Text block:
- Opening Delimiter -

Reported in The Valley Times
June 9, 1999


Photos by JIM KETSDEVER / TIMES
LIVERMORE EMPLOYEE Steve Durflinger Sr. digs for the time capsule Tuesday in Centennial Park.

Livermore may get help
from Navy in capsule hunt

 

Volunteers offer to search as city's second attempt to find 25-year-old time tube could be its last

By Sam Richards
TIMES STAFF WRITER

LIVERMORE --- Part of Livermore's history may be lost to history --- that, and a well-aged bottle of petite sirah.

"A white wine wouldn't last that length of time, but a red ... the temperature underground should have been perfect," said Jim Concannon of Concannon Vineyards, who placed a magnum of the fine red wine in a time capsule in 1974 and had hoped to sample it when the capsule was dug up last week.

But another hunt for Livermore's elusive time capsule came up empty Tuesday.

As was the case June 2, efforts to find the capsule beneath the grass of Centennial Park on Tuesday were fruitless. City crews gave up after about an hour of digging about a half-dozen holes near the memorial totem pole, looking for the 18-inch-long capsule resembling an old milk can.

This likely was the last attempt, on the city's dime at least, to find the capsule and its contents of wine, bumper stickers, a book and likely some other things that, like the capsule's location, no one seems to remember.

"I'm not coming out every Tuesday to dig up the park," said Mike Miller, the city's public services director.

But the search for history may repeat itself.

A Navy environmental unit based in Vallejo wants to use a geometric imaging system, usually reserved for locating unexploded ordnance buried underground, to find the time capsule.

"It's a little safer than looking for bombs," said Victor George, who is with the West Coast Naval Environmental Detachment based at Mare Island.

The devices find buried objects by measuring the magnetic fields around them, then produce video images of the objects.

George said he hopes to talk to Livermore officials today. If city officals are game, George hopes to have one of his staff at the park by this weekend.

He believes the work could be done at no cost to the city.


MAYOR CATHIE BROWN handles rusty metal
found in the second attempt to find the tube.

 

If the Navy cannot help, then an army of people with metal detectors may descend on Centennial Park.

"If it's there, we could find it," said Jack Isacoff of Pleasant Hill, a member of the Mount Diablo Metal Detecting Club, who was helping search Tuesday "We could get 10 or 15 people, rope this park off in 15-by-15 foot sections and comb this whole thing.

City public services workers, with the help of a metal detector that could find objects buried as deep as 5 feet, explored several spots on three sides of the totem pole. When the metal detector shrieked, city crews jammed long metal probes into the ground. Sod was pulled back like the top of a sardine can. Holes were dug.

All city Public Services Department shovels were able to unearth was a Duracell battery, some rock fragments and what appeared to be part of an old shovel,

The capsule originally was supposed to be opened in 2024, 50 years after its contents were assembled. But local historians, preparing a new time capsule, were afraid ground water might have leaked into the 1974 capsule, hurting its contents or causing it to disintegrate. That could be one reason metal detectors haven't found it.

"I think whatever it is may not have much detectable metal in it," said Steve Durflinger Sr., one city worker who looked for it Tuesday.

- Closing Delimiter -

To do:
Answer these questions about the Livermore time capsule article:
1. What kind of wine did Jim Concannon place in the time capsule?
2. Which unit is Victor George with?
3. In what year was the capsule originally supposed to be opened?

Entries provided:

- Opening Delimiter -

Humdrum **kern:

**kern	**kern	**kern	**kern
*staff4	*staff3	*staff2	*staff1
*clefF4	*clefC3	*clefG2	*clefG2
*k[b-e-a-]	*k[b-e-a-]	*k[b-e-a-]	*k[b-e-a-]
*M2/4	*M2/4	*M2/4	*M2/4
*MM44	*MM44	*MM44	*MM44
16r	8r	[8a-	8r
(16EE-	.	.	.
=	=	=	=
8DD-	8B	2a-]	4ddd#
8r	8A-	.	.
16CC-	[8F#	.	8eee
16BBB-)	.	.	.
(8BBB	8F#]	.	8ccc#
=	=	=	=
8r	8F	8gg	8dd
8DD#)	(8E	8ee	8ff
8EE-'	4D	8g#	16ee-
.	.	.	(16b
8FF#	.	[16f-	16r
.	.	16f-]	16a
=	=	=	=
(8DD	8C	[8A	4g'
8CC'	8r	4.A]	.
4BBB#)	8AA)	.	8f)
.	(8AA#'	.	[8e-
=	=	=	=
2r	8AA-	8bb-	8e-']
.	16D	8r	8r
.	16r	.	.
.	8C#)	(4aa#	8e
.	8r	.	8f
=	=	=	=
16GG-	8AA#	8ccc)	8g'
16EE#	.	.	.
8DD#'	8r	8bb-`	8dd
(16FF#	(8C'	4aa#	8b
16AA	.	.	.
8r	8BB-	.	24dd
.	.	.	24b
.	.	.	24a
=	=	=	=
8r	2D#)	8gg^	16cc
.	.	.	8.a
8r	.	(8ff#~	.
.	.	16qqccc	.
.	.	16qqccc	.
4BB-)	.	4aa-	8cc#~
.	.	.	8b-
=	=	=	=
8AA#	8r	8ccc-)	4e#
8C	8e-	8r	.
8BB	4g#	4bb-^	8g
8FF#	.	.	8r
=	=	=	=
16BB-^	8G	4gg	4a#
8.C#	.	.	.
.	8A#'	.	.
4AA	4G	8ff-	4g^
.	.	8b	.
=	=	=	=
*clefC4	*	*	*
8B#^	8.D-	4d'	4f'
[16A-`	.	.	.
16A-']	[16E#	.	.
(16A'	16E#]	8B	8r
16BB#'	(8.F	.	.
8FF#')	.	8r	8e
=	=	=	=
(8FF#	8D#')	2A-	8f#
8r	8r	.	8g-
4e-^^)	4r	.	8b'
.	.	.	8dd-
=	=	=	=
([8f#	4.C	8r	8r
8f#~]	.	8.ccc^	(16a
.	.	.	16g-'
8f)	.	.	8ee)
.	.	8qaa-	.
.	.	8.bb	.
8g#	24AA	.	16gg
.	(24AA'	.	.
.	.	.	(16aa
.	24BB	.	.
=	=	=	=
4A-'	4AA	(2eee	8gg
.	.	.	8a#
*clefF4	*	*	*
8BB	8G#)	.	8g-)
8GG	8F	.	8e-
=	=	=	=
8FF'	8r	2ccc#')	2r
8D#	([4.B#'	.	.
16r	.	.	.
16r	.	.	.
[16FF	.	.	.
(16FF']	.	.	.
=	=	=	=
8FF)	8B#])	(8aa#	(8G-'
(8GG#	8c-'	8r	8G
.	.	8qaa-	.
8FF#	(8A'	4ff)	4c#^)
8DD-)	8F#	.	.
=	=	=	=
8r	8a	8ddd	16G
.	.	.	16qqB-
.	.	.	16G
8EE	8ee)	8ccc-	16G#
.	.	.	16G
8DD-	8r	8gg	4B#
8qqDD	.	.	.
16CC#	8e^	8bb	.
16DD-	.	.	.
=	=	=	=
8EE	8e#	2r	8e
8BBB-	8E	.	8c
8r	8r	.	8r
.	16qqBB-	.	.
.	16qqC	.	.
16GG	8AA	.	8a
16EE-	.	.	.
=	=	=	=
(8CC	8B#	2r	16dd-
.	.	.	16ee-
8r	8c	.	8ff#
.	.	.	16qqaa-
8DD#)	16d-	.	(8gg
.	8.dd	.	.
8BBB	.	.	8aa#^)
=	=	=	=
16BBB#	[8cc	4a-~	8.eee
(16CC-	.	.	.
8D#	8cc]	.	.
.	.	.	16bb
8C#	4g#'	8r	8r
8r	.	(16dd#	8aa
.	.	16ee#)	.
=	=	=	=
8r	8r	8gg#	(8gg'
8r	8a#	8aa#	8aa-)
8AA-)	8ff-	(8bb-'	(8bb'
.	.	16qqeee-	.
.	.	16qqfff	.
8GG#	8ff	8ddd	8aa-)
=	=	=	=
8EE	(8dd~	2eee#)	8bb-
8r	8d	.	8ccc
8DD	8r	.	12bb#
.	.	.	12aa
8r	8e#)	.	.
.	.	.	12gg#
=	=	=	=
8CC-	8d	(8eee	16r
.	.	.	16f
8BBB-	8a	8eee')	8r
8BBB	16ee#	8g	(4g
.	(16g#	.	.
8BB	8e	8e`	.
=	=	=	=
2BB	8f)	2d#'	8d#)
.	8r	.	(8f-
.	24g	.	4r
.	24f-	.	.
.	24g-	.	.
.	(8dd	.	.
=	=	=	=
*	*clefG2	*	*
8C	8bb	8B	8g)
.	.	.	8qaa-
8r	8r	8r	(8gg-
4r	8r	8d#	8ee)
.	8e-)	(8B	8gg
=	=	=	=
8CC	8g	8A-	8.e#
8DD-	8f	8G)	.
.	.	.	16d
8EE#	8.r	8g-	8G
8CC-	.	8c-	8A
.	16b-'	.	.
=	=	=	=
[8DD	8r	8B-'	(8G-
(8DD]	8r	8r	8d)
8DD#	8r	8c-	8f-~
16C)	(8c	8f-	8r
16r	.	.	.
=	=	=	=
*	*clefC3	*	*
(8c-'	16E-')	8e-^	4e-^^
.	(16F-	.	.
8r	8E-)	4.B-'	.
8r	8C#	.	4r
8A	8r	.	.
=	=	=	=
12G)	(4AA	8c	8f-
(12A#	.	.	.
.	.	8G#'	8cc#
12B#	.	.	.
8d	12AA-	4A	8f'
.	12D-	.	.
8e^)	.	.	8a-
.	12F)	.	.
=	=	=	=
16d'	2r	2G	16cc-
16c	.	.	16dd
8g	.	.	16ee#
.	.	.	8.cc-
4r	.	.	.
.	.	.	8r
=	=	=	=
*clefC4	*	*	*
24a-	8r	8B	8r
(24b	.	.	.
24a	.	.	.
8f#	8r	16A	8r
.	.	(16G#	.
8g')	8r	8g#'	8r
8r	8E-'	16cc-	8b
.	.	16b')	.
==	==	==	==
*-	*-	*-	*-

- Closing Delimiter -

Expected answer:
1. A magnum of petite sirah, a red wine.
2. The West Coast Naval Environmental Detachment, based at Mare Island.
3. 2024.